J- JENNIE Virginia Allen Turner in the 1920s

Robert Pope, Jennie V. Turner, Beulah Pope (back) Alice Turner, Daisy Turner. 1921 trip to Detroit, with a side visit to Windsor, Canada
1920 Census

My grandmother Fannie’s mother Jennie Virginia Allen Turner and her two other daughters were still in Montgomery, Alabama when the census was taken on January 19, 1920. My great grandmother Jennie was living in the same house she had lived in during the 1910 census. She owned it free of mortgage. All three were listed as mu(latto) and spoke English.

Jennie was 52 years old. She had been born in Alabama and the census said her father was born in South Carolina, although other records say Georgia. Her mother was born in Alabama.

She worked on her own account as a seamstress from her home. The oldest daughter, Daisy, was 25 and occupation is listed as none, while younger daughter Alice, was 11 and listed as both attending school and working as a clerk in a grocery store. Actually, Daisy was working as a clerk in her uncle Victor Tulanes store. Alice just attended school.

All of their neighbors on the page were listed as B(lack). Thirteen of them rented their houses while three owned their homes. The school age children in these families all attended school, except for one 16 year old who worked as a laundress with her mother.

Some of the married women worked outside of the home and some did not. The single women worked.

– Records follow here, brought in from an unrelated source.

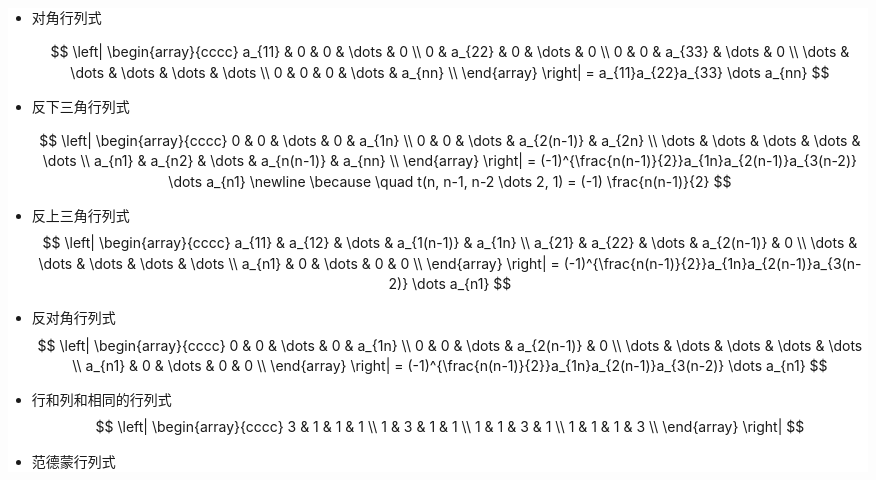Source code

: - 对角行列式

    $$
        \left|
        \begin{array}{cccc}
        a_{11} & 0      & 0      & \dots & 0 \\
        0      & a_{22} & 0      & \dots & 0 \\
        0      & 0      & a_{33} & \dots & 0 \\
        \dots  & \dots  & \dots  & \dots & \dots  \\
        0      & 0      & 0      & \dots & a_{nn} \\
        \end{array}
        \right|
        =
        a_{11}a_{22}a_{33} \dots a_{nn}
    $$

- 反下三角行列式

    $$
        \left|
        \begin{array}{cccc}
        0      & 0      & \dots & 0          & a_{1n} \\
        0      & 0      & \dots & a_{2(n-1)} & a_{2n} \\
        \dots  & \dots  & \dots & \dots      & \dots \\
        a_{n1} & a_{n2} & \dots & a_{n(n-1)} & a_{nn} \\
        \end{array}
        \right|
        =
        (-1)^{\frac{n(n-1)}{2}}a_{1n}a_{2(n-1)}a_{3(n-2)} \dots a_{n1}
        \newline
        \because \quad t(n, n-1, n-2 \dots 2, 1) = (-1) \frac{n(n-1)}{2} 
    $$

- 反上三角行列式
    $$
        \left| \begin{array}{cccc}
        a_{11} & a_{12} & \dots & a_{1(n-1)} & a_{1n} \\
        a_{21} & a_{22} & \dots & a_{2(n-1)} & 0 \\
        \dots  & \dots  & \dots & \dots      & \dots \\
        a_{n1} & 0      & \dots & 0          & 0 \\
        \end{array} \right|
        =
        (-1)^{\frac{n(n-1)}{2}}a_{1n}a_{2(n-1)}a_{3(n-2)} \dots a_{n1}
    $$

- 反对角行列式
    $$
        \left| \begin{array}{cccc}
        0      & 0     & \dots & 0          & a_{1n} \\
        0      & 0     & \dots & a_{2(n-1)} & 0 \\
        \dots  & \dots & \dots & \dots      & \dots \\
        a_{n1} & 0     & \dots & 0          & 0 \\
        \end{array} \right|
        =
        (-1)^{\frac{n(n-1)}{2}}a_{1n}a_{2(n-1)}a_{3(n-2)} \dots a_{n1}
    $$
- 行和列和相同的行列式
    $$
        \left| \begin{array}{cccc}
        3 & 1 & 1 & 1 \\
        1 & 3 & 1 & 1 \\
        1 & 1 & 3 & 1 \\
        1 & 1 & 1 & 3 \\
        \end{array} \right|
    $$
- 范德蒙行列式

They held jobs as cooks, laundresses, elevator operators, house servants. With one seamstress and one clerk.

The men worked as porters, carpenters, one doctors keeper, a butler, laborers, a chauffeur, a fireman, a minister, a driver, and a proprietor of a retail store. Thirteen rented and three owned their homes free and clear.

Read more about The Emancipator here The Emancipator A to Z 2018

When her grandchildren were born in 1920 and in 1921, Jennie Turner and her daughters visited Fannie in Detroit. In 1922 when Fannie and Mershell were waiting for the birth of their third child, my mother Doris, Jennie, Daisy and Alice moved to Detroit. The two households bought a house together and eventually my great grandmother and her younger daughters bought another house further out on the East side of Detroit.

10 thoughts on “J- JENNIE Virginia Allen Turner in the 1920s

  1. The notice in The Emancipator that your great-grandmother and her daughters (your great-aunts, right?) were going to visit Detroit sounds very momentous. (Were they part of a small middle/upper-middle class or was this kind of society announcement common at the time?) They returned to Alabama and two years later moved up to Detroit permanently. Perhaps they discussed the matter and started making plans for the move on that first visit.
    A hundred years ago.
    Love this chronicle of your family.

    1. The Emancipator was a black newspaper published by my grandmother’s cousin, James Edward McCall. They were part of the black middle class. This kind of announcement was common during that time. I added a link to a post about The Emancipator.

      Maybe they did talk about it during that visit and begin to prepare.

  2. The social news in old newspapers contains so many fascinating tidbits about the lives of readers. I know that social media has replaced this sort of news, but I feel like something has been lost. I wonder what the family historians of the future will be able to find about their ancestors.

    1. In my studies of Montgomery, Alabama during the earl y 1900s, there were many women elevator operators. Some were related to me.

      When I was growing up in Detroit in the 1950s the elevator operators were all women and they were all African American women.

  3. I enjoyed reading all the jobs these people were employed in. This is the kind of info that is difficult to find when researching. What kind of jobs real people were doing. How common it was.
    I find it very interesting that so many women were working outside the house. Sometimes, when I research, it sounds like it wasn’t so common.

    @JazzFeathers
    The Old Shelter – Living the Twenties

    1. I think different neighborhoods would have different numbers of women working and different types of jobs. Because of segregated housing, African American neighborhoods would have a variety of income levels and job types. The census is a great resource for getting a look at the whole community.